“When you explain yourself,” he answered easily, pressing down upon her legs just to show her he could keep her there all night if he had a mind to.
“Oh, very well. Though why you should need an explanation eludes me. It should be perfectly clear that love had nothing to do with what happened in this bed.”
One of Rhys’s dark brows slanted upward. “Didn’t it?” he asked softly.
“You know it didn’t. It was an experiment, nothing more. I posed a question and you gave me an answer. There is no need to puff the thing up with romantic balderdash.”
“I see. Then what happened in this bed, as you euphemistically put it, was nothing more than the coupling of two animals. Perhaps the stable would have suited your needs better. A stallion and a filly acting purely on their instincts as nature intended.”
Kenna was only now becoming aware of how annoyed Rhys was with her. The gentle, inquiring tone of his voice had made her blind to his heat until he mentioned coupling and the stables. “There is no need for crudity. We are hardly animals.”
“That is precisely what we are, Kenna Dunne, though mayhap I should have likened you to a brood mare.”

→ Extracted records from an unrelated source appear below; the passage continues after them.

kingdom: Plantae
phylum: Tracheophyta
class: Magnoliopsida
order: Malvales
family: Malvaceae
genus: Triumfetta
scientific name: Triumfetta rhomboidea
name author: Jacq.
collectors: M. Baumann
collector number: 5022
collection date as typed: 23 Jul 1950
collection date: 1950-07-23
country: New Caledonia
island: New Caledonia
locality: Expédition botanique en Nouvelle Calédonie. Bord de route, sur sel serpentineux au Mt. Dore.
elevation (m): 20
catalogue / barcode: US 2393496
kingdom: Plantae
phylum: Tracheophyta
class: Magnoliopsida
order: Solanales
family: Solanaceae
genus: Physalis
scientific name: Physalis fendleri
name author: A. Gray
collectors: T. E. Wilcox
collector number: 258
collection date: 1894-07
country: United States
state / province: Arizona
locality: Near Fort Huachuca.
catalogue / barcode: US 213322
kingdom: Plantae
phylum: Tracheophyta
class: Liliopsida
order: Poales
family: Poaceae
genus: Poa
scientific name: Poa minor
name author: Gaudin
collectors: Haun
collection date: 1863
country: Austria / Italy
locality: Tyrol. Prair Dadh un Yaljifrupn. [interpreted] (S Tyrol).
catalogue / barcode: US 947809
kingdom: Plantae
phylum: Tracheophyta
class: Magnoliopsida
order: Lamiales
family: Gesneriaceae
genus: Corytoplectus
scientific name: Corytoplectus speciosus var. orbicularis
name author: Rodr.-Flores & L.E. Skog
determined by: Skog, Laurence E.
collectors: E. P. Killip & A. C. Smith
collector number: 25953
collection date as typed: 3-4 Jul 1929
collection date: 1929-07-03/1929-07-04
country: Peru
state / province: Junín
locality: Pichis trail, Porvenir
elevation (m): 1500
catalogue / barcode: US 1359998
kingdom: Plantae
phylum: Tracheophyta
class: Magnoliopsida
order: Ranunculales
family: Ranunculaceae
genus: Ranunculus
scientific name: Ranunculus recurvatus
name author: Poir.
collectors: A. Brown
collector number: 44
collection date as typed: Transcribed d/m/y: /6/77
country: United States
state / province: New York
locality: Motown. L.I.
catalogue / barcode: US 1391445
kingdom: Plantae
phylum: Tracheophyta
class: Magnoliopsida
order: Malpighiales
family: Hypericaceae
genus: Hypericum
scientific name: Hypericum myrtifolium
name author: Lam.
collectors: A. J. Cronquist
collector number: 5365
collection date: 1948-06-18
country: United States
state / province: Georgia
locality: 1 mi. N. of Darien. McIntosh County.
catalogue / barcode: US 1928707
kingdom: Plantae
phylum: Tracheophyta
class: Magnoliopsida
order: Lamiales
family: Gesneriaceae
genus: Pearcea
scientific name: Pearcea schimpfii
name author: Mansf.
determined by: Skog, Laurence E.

She gasped and would have slapped his face if he had not anticipated her action and pinned her wrist to the bed. “What is that supposed to mean?” she said, frustrated in the extreme because she could not move.
“It means you could beenceinte. Have I put that delicately enough for your ears?”
Kenna felt the fight drain out of her and she went limp against him. “A child? It isn’t possible.”
“Of course it is,” he scoffed. “Surely you know how a woman gets with child?” To Rhys’s astonishment he saw all the color leave Kenna’s face. “My God, you didn’t know!”
“Of course I knew,” she snapped. “Or rather I knew it had something to do with…something,” she finished lamely, ignoring Rhys’s hoot of sardonic laughter. “But it cannot happen from this one time. I forbid it!”
Rhys lifted his shoulder and removed his leg from Kenna’s. “Tell that to my son or daughter nine months hence.”
Kenna twisted away from Rhys and sat up, curling against the mahogany headboard. The comforter was pulled tautly across her breasts and her heavy hair tumbled about her face and shoulders. “You are teasing,” she accused. “You wouldn’t dare give me a babe. It would be the grandchild of the man you murdered.”
“Seventy-five minutes,” he said tersely after glancing at the clock.
“What nonsense are you saying now?”
Rhys threw off the covers and slipped off the bed. With uninhibited grace he began gathering his clothes and putting them on. “By my reckoning it’s been seventy-five minutes that we’ve been together and this is the first mention of your father. Who, by the way, happened to be the man I admired, not murdered.”
He was leaving. That’s what she wanted, wasn’t it? Then why did she feel strangely bereft that she had chased him from her bed with her sharp tongue?
“As to a child,” he continued roughly, “we shall have to wait and see, won’t we?” He paused in buttoning his shirt and eyed her narrowly. “You could plan for that eventuality and marry me now.”
“Marry you!” she sputtered, astonished. It was exactly this pass she had hoped to avoid and instead she had fallen neatly into his trap. If she didn’t know better she would think he had planned the thing himself, even to putting the words in her mouth. She could never ask another man to accept Rhys’s child any more than she could bring herself to marry Rhys. “I am not going to marry you.”
“You will if you are carrying my child.”
“Will you lower your voice?” she whispered. “The entire house will be down upon us!”
“That would suit me though I can see you are plainly horrified by the prospect.”
“If Nicky or Victorine…”
Kenna could not finish the sentence but Rhys had no such difficulty. “If they found you cowering in your bed, wearing nothing but your modesty, the banns would be posted on the morrow. Is that what you wanted to say?”
“More or less,” she murmured.
Rhys’s lips curled in derision. “The scenario will be much the same when they notice the thickening of your waist.”
“Stop it! I am not with child. You cannot know. It would ruin everything.”
Rhys sat on the edge of the bed and pulled on his boots, “Ruin everything? What sort of plot have you been hatching?”
“Do not make light of this, Rhys Canning.”